Abstract

Although atmospheric phenomena tend to be localized in both time and space, numerical models generally employ only uniform discretizations or fixed nested grids. An adaptive grid technique implemented in 2D and 3D nonhydrostatic elastic atmospheric models is described. The adaptive technique makes use of separate rectangular refinements to increase resolution where truncation error estimates are large. Multiple, rotated, overlapping grids are used along with an arbitrary number of discrete grid-refinement levels. Refinements are placed and removed automatically during the integration based an estimates of the truncation error in the evolving solution. The technique can be viewed as an extension of the nesting technique often used in atmospheric models. The adaptive model integrates the compressible, nonhydrostatic equations of motion. Although sound waves are not significant in the solution, they do constrain the time step. A splitting technique is used to accommodate the sound waves by advancing certain terms with a separate smaller time step.
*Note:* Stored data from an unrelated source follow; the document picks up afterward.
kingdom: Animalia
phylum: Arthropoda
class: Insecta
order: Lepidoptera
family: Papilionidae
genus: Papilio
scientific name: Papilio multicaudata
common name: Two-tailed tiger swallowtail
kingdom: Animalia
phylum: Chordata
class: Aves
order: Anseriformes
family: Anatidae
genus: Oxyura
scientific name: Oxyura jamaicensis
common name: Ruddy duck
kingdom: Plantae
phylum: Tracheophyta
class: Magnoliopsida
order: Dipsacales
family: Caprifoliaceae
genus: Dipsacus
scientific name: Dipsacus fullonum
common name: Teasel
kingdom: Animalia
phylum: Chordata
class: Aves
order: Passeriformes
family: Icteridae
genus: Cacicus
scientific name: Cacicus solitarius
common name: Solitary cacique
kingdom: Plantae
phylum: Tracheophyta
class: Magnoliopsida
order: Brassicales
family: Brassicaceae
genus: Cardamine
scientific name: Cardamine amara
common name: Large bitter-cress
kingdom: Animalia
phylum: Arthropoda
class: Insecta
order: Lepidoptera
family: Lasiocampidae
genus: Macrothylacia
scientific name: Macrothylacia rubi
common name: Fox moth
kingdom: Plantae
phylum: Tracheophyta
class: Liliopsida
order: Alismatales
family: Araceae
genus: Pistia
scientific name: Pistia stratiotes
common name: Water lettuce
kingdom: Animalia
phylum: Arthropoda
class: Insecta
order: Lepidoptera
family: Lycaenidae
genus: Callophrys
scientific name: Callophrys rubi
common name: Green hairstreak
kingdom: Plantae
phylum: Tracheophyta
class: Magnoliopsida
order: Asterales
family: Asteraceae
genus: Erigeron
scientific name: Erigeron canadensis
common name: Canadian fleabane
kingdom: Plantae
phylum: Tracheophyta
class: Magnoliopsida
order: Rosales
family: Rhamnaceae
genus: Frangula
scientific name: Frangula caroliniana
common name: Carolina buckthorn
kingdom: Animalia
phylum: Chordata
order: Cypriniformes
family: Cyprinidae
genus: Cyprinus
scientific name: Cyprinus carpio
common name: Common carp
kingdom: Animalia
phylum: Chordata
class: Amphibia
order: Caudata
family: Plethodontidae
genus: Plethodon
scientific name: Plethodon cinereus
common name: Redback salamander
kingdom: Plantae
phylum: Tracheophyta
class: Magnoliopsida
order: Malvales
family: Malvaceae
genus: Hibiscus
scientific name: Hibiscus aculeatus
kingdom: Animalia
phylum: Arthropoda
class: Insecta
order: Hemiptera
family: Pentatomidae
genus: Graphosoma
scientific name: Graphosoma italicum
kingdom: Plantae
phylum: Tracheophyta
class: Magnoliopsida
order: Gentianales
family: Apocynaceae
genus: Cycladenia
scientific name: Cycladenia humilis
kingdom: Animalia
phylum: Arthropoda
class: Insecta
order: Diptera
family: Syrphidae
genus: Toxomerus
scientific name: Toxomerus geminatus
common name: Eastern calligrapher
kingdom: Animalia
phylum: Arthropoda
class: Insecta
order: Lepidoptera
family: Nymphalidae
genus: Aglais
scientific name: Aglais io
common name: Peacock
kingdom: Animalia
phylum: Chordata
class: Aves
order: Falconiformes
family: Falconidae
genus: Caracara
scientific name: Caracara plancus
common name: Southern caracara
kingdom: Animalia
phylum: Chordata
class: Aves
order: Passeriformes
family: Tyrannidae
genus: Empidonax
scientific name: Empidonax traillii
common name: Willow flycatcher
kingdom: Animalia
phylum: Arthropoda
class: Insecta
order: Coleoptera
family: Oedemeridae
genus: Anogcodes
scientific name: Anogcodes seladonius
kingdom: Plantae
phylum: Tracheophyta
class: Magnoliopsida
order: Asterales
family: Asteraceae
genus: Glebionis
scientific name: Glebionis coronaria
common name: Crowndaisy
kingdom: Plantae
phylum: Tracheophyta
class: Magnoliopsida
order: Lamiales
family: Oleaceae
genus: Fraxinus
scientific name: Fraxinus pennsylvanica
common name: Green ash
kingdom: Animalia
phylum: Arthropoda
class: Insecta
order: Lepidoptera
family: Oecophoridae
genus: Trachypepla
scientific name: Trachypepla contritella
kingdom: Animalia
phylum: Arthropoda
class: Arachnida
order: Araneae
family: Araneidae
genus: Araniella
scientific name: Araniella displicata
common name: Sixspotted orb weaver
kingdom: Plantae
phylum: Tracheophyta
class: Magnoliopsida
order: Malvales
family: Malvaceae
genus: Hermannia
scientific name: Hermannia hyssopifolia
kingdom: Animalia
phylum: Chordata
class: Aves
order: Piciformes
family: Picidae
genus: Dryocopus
The terms responsible for gravity waves are also integrated with the smaller time step, and with the acoustic modes filtered through the use of divergence damping, the resulting model can be run as efficiently as hydrostatic models. Boundary conditions developed for the splitting technique in the adaptive framework are described and tested in the 2D and 3D models. The adaptive technique is shown to be efficient when compared to single fixed-grid simulations. Two new features are included in the basic solver. Also considered are additional complications that arise because of the necessary use of parameterized physics. The dependence of many parameterizations on grid scale creates difficulties in evaluating truncation error and raises more general questions concerning solution error in nested and adaptive models.